* Task description *
Gather all lines with "dijelove" from the records.

Collected data

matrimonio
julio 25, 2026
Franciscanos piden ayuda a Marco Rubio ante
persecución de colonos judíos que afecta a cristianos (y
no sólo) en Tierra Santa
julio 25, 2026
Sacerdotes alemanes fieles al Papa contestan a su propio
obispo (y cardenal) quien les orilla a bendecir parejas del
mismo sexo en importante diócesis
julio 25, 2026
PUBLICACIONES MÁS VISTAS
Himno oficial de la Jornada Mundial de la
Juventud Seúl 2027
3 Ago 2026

...

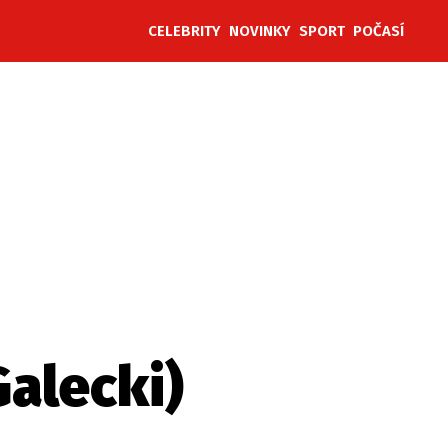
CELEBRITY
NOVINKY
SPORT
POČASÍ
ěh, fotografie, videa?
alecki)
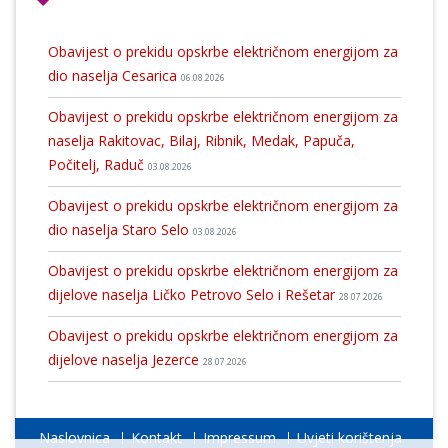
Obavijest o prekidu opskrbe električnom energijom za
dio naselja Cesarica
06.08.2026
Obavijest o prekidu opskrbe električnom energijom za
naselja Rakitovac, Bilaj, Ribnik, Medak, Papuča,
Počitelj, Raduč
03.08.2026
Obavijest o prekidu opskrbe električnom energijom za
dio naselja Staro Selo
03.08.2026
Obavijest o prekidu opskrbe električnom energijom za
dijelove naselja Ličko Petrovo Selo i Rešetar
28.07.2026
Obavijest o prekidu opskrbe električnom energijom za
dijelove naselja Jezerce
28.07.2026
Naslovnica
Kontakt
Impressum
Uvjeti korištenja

* Output for this exercise *
dijelove naselja Ličko Petrovo Selo i Rešetar
dijelove naselja Jezerce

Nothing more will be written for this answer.